Riyad Mansour, observateur permanent palestinien auprès des Nations unies, parlant des déplacés de Gaza, croit avoir compris les intentions des israéliens.

“Ils disent qu’ils (habitants de Gaza,NDLR) ne les autorisent pas à aller vers le nord. Ils ne veulent pas qu’ils restent à Rafah. Ce n’est pas nécessaire d’être physicien nucléaire pour arriver à la conclusion qu’il n’y a qu’un seul endroit où ils peuvent aller, c’est-à-dire la péninsule du Sinaï”.

À y voir de prêt, Israël déploie ainsi une stratégie d’expulsion des Palestiniens de Gaza vers le désert égyptien du Sinaï.

C’est en tout cas ce que nous révèle Wikileaks, l’ONG créée par le journaliste Julian Assange qui s’est fait remarquer par la publication des documents classifiés. Wikileaks a partagé, le 30 octobre 2023, un document datant du 13 octobre du ministère israélien des Renseignements, repris par le journal “Mekomit”. Il est question de déplacement forcé des civils de Gaza vers le désert du Sinaï Égyptien.

Dans cette perspective, révèle le document du ministère des Renseignements, Israël construirait une ville de tentes dans le Sinaï, contre le gré de l’Égypte, qui serait placée devant le fait accompli. Un corridor pour permettre à la population gazaouie de rejoindre le désert du Sinai complèterait ce plan.
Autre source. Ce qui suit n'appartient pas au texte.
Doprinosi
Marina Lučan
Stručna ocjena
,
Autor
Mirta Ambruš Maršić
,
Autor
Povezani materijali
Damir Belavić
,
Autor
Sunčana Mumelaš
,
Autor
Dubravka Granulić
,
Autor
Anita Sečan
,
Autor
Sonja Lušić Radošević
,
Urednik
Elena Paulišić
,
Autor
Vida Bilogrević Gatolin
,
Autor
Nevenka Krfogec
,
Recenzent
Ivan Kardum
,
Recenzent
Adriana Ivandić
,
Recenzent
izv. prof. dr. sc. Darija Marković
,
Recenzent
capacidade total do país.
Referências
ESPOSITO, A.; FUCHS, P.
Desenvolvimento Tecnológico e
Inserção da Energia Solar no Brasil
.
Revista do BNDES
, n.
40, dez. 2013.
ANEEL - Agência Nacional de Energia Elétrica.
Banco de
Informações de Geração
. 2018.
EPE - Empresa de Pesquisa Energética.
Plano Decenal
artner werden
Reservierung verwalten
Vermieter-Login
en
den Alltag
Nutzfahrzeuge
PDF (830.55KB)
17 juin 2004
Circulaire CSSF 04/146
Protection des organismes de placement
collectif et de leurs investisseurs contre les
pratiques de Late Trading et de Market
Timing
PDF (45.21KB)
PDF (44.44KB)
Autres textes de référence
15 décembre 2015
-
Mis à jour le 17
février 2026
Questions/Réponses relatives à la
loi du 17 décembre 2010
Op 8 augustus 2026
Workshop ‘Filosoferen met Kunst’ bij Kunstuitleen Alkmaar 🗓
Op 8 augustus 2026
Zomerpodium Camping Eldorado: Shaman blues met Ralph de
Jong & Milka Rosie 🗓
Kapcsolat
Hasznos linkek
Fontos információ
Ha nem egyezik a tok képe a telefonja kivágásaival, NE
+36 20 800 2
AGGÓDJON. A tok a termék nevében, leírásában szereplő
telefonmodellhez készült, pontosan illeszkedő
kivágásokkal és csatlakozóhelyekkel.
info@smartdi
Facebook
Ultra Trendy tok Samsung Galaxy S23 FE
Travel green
“Mekomit” souligne avoir contacté le ministère qui a confirmé l’authenticité du rapport, précisant que son destinataire n’était pas la presse. Le bureau du Premier ministre, Benyamin Netanyahu, a minimisé la portée du document, le qualifiant “d’exercice théorique”.

Le président de l’Autorité palestinienne, Mahmoud Abbas, semble être au courant des intentions israéliennes. Il s’est prononcé via Nabil Abu Rudeineh un de ses porte-parole : “Nous sommes opposés à tout transfert, sous quelque forme que ce soit, et nous considérons qu’il s’agit d’une ligne rouge que nous ne permettrons pas de franchir”.